The trigger for the tighter Balkan restrictions was Austria’s announcement that it would allow only 80 people per day to claim asylum, and permit a maximum 3,200 people each day to cross its territory en route to Germany.
European Union and non-EU states are taking unilateral and group measures despite criticism of such moves from Germany and top EU officials, as Berlin and Brussels grapple with the Continent’s worst refugee crisis since the second World War.
With spring set to bring an even greater influx of asylum seekers than last year, and a German plan to distribute refugees around the EU in tatters, aid groups are alarmed at the bloc’s inaction as pressure soars inside an unprepared Greece.
Aid groups said about 5,000 people were stuck at Greece’s border with Macedonia, and at least 3,000 more were in Athens waiting to travel north.
“Our teams in Serbia and Greece are already witnessing the first dramatic consequences of European states’ latest irresponsible and chaotic decisions,” said Aurelie Ponthieu of Médecins Sans Frontières (MSF).
“In Serbia, the increasing arbitrary pushbacks from Slovenia and Croatia are leaving entire families stranded at the borders with no reliable information,” said Ms Ponthieu, MSF’s humanitarian adviser on displacement.
“Likewise, in a sadly predictable domino effect, the restrictions introduced first in Serbia and now at the border between Greece and [Macedonia], which prevent Afghan men, women and children from crossing, will make an already fragile group of people extremely vulnerable.”
As MSF warned that those trapped on Balkan borders were “easy prey for smugglers and at a heightened risk of violence and exploitation”, the EU’s police agency, Europol, called people-smuggling the “fastest growing criminal market in Europe”. ”

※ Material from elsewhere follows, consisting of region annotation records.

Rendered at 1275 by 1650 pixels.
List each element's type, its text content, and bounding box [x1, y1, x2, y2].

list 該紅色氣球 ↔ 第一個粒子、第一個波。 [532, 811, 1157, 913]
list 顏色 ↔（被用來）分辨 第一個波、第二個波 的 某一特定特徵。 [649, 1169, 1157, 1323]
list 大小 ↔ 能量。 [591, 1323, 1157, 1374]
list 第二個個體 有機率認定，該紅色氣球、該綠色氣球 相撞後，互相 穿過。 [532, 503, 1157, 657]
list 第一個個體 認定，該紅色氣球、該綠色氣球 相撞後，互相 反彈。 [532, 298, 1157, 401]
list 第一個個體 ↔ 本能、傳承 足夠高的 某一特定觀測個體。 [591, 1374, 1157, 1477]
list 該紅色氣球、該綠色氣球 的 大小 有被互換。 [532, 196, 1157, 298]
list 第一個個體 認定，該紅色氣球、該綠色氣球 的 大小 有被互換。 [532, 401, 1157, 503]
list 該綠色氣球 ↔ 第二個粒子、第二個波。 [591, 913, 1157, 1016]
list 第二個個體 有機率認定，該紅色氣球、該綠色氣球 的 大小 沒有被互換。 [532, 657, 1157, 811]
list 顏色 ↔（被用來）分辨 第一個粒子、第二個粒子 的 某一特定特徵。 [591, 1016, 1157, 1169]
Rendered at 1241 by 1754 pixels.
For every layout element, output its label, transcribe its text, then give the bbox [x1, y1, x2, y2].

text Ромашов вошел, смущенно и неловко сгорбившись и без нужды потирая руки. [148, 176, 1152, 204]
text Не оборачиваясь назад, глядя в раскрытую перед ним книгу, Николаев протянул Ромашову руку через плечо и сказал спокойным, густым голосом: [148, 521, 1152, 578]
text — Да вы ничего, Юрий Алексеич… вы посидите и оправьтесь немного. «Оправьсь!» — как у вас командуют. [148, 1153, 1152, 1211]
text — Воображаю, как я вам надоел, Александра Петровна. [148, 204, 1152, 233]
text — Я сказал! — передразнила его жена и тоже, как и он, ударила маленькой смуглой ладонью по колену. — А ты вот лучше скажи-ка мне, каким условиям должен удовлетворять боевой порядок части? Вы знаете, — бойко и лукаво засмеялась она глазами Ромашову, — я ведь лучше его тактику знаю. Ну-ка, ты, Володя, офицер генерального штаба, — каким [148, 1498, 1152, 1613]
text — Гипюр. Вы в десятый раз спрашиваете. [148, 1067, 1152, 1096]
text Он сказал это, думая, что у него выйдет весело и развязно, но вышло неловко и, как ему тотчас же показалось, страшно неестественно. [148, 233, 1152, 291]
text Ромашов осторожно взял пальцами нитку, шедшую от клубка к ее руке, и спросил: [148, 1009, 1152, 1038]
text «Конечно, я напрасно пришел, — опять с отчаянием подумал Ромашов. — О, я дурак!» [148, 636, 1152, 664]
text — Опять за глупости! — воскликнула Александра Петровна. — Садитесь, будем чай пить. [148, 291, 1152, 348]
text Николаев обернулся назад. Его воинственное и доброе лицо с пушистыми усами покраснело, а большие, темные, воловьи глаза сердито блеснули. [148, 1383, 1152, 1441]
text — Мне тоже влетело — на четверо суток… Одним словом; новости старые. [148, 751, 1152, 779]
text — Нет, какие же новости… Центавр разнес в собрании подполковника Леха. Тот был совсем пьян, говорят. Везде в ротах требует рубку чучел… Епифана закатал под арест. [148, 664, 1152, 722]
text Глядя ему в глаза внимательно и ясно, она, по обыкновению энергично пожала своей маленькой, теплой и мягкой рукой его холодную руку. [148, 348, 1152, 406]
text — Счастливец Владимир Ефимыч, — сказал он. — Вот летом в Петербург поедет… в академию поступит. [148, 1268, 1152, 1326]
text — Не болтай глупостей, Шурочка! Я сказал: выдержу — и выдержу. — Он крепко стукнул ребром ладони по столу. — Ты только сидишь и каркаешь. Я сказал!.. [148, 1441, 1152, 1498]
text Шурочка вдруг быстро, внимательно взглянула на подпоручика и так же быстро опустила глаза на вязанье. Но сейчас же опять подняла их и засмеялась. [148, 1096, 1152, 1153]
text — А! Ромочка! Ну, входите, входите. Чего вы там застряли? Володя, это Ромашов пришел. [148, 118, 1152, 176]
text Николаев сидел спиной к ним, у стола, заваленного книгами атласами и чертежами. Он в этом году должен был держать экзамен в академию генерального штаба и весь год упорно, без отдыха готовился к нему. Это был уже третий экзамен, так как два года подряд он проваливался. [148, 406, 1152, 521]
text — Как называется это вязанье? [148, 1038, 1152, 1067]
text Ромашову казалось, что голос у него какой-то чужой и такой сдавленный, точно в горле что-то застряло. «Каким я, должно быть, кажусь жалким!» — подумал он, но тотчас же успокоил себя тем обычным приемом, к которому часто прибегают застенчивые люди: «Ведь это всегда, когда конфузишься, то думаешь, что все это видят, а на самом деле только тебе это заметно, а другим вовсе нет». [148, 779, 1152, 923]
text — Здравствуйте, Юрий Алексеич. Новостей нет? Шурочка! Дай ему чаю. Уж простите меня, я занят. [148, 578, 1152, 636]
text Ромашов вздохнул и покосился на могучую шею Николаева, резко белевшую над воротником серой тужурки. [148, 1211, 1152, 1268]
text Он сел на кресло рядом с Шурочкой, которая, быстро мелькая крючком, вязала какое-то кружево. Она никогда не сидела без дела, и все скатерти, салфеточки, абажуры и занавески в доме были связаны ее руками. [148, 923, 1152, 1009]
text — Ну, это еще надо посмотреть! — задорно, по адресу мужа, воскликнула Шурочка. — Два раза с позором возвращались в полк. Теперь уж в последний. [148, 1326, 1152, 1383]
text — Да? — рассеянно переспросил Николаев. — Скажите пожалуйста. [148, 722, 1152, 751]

It said people traffickers made up to €6 billion in 2015, a figure that could “double or triple if the scale of the current migration crisis persists in the upcoming year”.
Launching a new European migrant smuggling centre in The Hague, Europol director Rob Wainwright said there was little evidence that people linked to terror groups were using the refugee crisis to enter Europe in large numbers.
“Far less than 0.01 per cent of terrorist suspects have had migrant links,” he said.